In April 1999, plaintiff moved to vacate the consent judgment and rescind defendant’s lease so that it could offer a rent-*332stabilized lease to the Thorntons. It cited 390 W. End Ave. Assocs. v Youngstein (221 AD2d 292, 294), in which plaintiffs nearly identical arrangement with another tenant was designated an “ ‘ “illusory” tenancy’ ” by this Court. In Youngstein, we suggested that the proper procedure was to seek vacatur of the relevant consent judgment before the court that originally entered it {supra, at 294). Moreover, plaintiff alleged that defendant had breached the lease by subletting the apartment to someone who was using it as a primary residence. Defendant contended, as he does on appeal, that the action was untimely, and also that plaintiff was not entitled to equitable relief because of its own “unclean hands,” in that it had profited from its collusive arrangement with him.

The IAS Court denied plaintiffs motion on the grounds that it would be more appropriate to resolve all issues relating to the tenancy in the Thorntons’ plenary overcharge action. Plaintiff unsuccessfully moved for renewal and reargument, arguing that the IAS Court had overlooked the fact that plaintiff could not obtain relief in the overcharge action because it was not a party. Additionally, plaintiff cited pertinent cases which had been decided subsequent to the IAS Court’s initial order. These cases held that an agreement to waive the primary residence provisions of the Rent Stabilization Law was void as against public policy (Draper v Georgia Props., 94 NY2d 809).

The motion to vacate the consent judgment should have been granted because the parties’ lease is invalid. Rent Stabilization Code (9 NYCRR) § 2520.13 states that an agreement to waive the benefit of any provision of the Rent Stabilization Law or Code is void. In Draper (supra, at 811), the Court of Appeals held that the Rent Stabilization Code “bar[s] a landlord from securing a lease on the condition of a tenant’s acquiescence in a representation of non-primary residence usage.” Thus, an apartment cannot be deregulated by private contract (supra).

The policy behind the rent regulations is to ensure an adequate supply of affordable housing. This goal is frustrated when landlords and tenants attempt to contract around the regulated rent so as to make a higher profit by keeping an apartment vacant (see, Briar Hill Apts. Co. v Teperman, 165 AD2d 519, 523).

Defendant is correct that both parties are in pari delicto, but this avails him not at all. To invoke the doctrine of unclean hands, defendant must show that plaintiff was guilty of immoral or unconscionable conduct when the agreement was made, and that defendant was injured thereby (Frymer v Bell, *33399 AD2d 91, 96).
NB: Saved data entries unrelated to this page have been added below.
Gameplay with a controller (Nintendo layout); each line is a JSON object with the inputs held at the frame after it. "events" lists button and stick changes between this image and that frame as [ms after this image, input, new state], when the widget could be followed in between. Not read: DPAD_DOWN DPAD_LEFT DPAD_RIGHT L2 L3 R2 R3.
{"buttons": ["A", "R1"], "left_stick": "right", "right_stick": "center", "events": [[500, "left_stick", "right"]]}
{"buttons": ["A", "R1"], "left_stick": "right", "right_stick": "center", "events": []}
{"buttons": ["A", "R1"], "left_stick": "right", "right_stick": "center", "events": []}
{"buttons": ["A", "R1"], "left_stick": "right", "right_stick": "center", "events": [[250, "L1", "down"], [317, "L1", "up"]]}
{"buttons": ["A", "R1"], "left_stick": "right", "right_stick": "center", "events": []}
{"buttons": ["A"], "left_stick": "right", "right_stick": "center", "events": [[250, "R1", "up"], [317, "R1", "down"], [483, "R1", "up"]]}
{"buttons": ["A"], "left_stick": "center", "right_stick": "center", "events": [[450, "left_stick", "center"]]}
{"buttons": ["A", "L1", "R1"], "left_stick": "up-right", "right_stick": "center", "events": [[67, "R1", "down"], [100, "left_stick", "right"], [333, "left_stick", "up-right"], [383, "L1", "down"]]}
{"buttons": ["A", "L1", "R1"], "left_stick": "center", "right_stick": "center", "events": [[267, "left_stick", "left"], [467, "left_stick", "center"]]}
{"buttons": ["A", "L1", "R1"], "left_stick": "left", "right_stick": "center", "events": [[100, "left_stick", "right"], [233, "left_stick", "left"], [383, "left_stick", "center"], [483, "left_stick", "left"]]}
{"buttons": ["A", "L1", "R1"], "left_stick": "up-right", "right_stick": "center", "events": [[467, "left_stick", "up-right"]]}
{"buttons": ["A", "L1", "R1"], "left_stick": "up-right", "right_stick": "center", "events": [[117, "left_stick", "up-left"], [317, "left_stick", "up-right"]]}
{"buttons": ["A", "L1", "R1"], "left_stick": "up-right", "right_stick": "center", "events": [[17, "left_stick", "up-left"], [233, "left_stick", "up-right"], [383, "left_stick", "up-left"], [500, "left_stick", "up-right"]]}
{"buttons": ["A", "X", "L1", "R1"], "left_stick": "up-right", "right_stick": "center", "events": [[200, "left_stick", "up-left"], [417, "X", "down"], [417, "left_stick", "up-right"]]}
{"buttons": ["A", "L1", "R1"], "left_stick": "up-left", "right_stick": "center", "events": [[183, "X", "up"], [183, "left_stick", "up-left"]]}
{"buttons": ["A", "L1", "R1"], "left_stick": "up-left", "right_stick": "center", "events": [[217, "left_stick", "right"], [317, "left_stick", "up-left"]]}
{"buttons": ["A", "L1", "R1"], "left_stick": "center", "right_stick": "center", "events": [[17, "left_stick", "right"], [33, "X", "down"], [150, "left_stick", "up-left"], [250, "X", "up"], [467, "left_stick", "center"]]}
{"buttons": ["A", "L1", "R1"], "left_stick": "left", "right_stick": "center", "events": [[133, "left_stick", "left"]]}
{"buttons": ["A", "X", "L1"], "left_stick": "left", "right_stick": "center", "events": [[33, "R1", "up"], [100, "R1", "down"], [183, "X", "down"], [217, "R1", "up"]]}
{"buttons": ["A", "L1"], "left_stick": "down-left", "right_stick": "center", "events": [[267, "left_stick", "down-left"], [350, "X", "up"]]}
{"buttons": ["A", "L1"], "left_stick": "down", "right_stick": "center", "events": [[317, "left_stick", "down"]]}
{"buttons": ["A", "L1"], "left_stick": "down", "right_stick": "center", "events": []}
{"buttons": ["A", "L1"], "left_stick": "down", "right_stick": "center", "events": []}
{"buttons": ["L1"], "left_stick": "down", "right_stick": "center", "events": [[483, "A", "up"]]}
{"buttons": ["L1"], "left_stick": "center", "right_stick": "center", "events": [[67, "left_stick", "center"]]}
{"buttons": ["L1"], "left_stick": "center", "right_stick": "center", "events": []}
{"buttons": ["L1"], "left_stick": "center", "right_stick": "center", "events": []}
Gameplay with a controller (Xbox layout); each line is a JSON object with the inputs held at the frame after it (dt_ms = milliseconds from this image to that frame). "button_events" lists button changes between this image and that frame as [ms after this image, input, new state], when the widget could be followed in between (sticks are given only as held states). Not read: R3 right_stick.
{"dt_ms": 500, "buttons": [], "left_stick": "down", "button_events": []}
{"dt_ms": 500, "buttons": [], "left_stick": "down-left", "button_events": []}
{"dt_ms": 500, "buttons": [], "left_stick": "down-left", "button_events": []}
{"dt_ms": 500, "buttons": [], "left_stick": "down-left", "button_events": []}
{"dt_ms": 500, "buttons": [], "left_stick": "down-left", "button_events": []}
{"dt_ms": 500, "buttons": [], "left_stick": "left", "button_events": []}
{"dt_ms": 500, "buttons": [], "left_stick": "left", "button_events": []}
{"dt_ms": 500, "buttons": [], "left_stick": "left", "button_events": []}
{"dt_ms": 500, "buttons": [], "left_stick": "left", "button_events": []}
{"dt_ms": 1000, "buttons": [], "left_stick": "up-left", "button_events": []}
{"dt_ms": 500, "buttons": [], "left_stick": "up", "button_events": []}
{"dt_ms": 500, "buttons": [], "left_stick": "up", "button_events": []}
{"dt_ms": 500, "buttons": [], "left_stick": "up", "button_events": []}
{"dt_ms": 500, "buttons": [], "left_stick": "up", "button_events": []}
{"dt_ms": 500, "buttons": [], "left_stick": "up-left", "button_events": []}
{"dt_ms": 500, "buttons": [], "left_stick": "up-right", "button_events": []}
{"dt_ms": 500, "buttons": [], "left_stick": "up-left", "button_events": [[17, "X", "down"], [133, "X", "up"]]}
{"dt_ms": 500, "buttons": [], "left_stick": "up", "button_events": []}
Here, far from acting inequitably towards defendant, plaintiff actively helped defendant make a substantial profit by means of the invalid lease arrangement.

Nor is plaintiff’s action time-barred. This is not a separate action for rescission, but a motion to vacate a consent judgment in the same action wherein it was entered. Plaintiff’s motion was timely under CPLR 5015 (a) because the statute contains no stated time limit, except with respect to a motion to vacate a default judgment. Moreover, even if the Thornton overcharge action were not dormant, and even if plaintiff were willing and able to intervene, the court in that action would be unable to vacate the consent judgment, because CPLR 5015 mandates that a motion to vacate a judgment must be made to the court which rendered it initially.

Though we are constrained to acknowledge that the lease is void, this Court is concerned that plaintiff may have benefited unjustly at the Thorntons’ expense. Accordingly, we grant plaintiff’s motion without prejudice to the assertion of any claims among the parties and/or the Thornton tenants with respect to profits obtained in violation of the Rent Stabilization Law. Concur — Rosenberger, J. P., Nardelli, Ellerin, Andrias and Saxe, JJ.